Le festival étant annoncé en conférence de presse à deux semaines seulement de sa tenue, les organisateurs du Festival des Champignons forestiers ne s’attendaient pas à pareille réponse pour une première édition, d’autant plus qu’aucune publicité n’avait été faite pour mousser l’événement. « On a été agréablement surpris de la réception du public. De 400 à 500 personnes sont passées chez Côté Est samedi et toutes les randonnées organisées à la Pourvoirie ont affiché complet », de confier Perle Morency, copropriétaire du café bistro Côté Est.
Un achalandage qui a d’ailleurs forcé les chefs à s’ajuster notamment dans le cadre du samedi tapas. « On devait terminer à 16 h 30 et faire place au banquet gastronomique en soirée. Finalement, on a poursuivi les tapas en parallèle, car la demande était trop forte », de raconter Perle Morency.
Plusieurs exposants ont aussi saisi l’occasion de vendre des produits ou de faire la promotion de services autour du mycotourisme. Leur présence sur le site de Côté Est n’est pas passée inaperçue. « Des gens sont revenus le lendemain, mais malheureusement pour eux, c’était terminé ».

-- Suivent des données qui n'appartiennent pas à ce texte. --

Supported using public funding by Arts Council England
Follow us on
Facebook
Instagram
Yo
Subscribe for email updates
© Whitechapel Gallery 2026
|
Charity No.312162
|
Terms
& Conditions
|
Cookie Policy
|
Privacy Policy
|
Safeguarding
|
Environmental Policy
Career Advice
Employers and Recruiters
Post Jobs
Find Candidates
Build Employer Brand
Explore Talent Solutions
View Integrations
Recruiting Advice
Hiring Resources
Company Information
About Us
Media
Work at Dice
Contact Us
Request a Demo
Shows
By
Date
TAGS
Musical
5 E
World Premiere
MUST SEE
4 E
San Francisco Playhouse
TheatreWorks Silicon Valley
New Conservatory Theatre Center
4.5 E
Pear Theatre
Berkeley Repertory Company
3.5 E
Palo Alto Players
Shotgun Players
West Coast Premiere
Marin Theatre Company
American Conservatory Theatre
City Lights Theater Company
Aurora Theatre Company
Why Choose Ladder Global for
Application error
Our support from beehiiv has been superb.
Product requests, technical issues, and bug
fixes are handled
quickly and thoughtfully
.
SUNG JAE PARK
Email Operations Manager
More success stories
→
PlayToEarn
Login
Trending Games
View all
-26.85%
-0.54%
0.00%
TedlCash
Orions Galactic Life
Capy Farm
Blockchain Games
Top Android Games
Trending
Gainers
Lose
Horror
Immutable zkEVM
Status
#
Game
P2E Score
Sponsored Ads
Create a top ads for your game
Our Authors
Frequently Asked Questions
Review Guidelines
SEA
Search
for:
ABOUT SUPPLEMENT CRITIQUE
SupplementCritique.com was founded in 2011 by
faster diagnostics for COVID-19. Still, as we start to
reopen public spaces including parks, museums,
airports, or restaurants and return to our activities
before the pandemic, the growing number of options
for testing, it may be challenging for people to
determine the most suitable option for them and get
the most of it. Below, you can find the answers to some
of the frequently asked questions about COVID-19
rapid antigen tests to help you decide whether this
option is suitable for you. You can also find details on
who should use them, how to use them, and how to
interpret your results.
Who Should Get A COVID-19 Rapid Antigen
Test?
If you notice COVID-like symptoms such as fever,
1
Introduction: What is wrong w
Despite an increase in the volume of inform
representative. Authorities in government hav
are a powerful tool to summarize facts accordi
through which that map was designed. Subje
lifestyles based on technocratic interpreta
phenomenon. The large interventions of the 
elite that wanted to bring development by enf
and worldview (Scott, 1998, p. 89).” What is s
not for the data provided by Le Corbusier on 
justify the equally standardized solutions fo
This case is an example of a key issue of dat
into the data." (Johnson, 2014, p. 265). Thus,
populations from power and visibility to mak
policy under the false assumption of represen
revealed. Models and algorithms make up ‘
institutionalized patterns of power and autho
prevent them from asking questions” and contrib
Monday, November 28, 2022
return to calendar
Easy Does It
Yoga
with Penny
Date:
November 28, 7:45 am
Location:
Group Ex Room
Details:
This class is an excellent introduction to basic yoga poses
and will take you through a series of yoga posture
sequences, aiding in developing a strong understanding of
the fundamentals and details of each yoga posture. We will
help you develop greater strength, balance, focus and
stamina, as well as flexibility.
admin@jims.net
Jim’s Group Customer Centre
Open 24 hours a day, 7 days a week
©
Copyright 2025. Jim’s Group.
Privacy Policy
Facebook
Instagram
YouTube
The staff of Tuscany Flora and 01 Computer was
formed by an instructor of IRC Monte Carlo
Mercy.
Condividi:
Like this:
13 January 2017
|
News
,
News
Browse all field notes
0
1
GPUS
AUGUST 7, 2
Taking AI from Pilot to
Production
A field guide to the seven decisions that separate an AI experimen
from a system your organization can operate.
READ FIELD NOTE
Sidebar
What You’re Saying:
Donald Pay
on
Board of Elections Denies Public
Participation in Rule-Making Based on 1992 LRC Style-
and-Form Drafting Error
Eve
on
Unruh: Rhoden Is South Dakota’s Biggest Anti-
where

Échange entre le bas et le haut-pays
L’événement aura été l’occasion de créer une belle synergie entre le littoral, très touristique, et le haut-pays de Kamouraska, encore méconnu, mais qui tente de faire sa place au soleil. « Le buzz que ça créé autour de la Pourvoirie des Trois Lacs va sûrement refléter sur tout le haut-pays », de partager Perle Morency, face aux résultats enthousiasmants de cette première édition. Pascale G. Malenfant, professionnelle de recherche chez Biopterre, va plus loin. « Le Festival a fait la démonstration que la chaîne de valeurs du champignon forestier fonctionne. De la cueillette à l’assiette, il y a des emplois entre les deux et cette économie a des retombées réelles au Kamouraska. »
Pour l’an prochain, des chefs réputés au Québec ont déjà manifesté leur intérêt. Toutefois, Perle Morency garde le mystère autour de leur identité. « Il reste encore beaucoup de choses à confirmer avant de les annoncer, mais l’an prochain, tout sera plus médiatisé à l’avance », concluait-elle.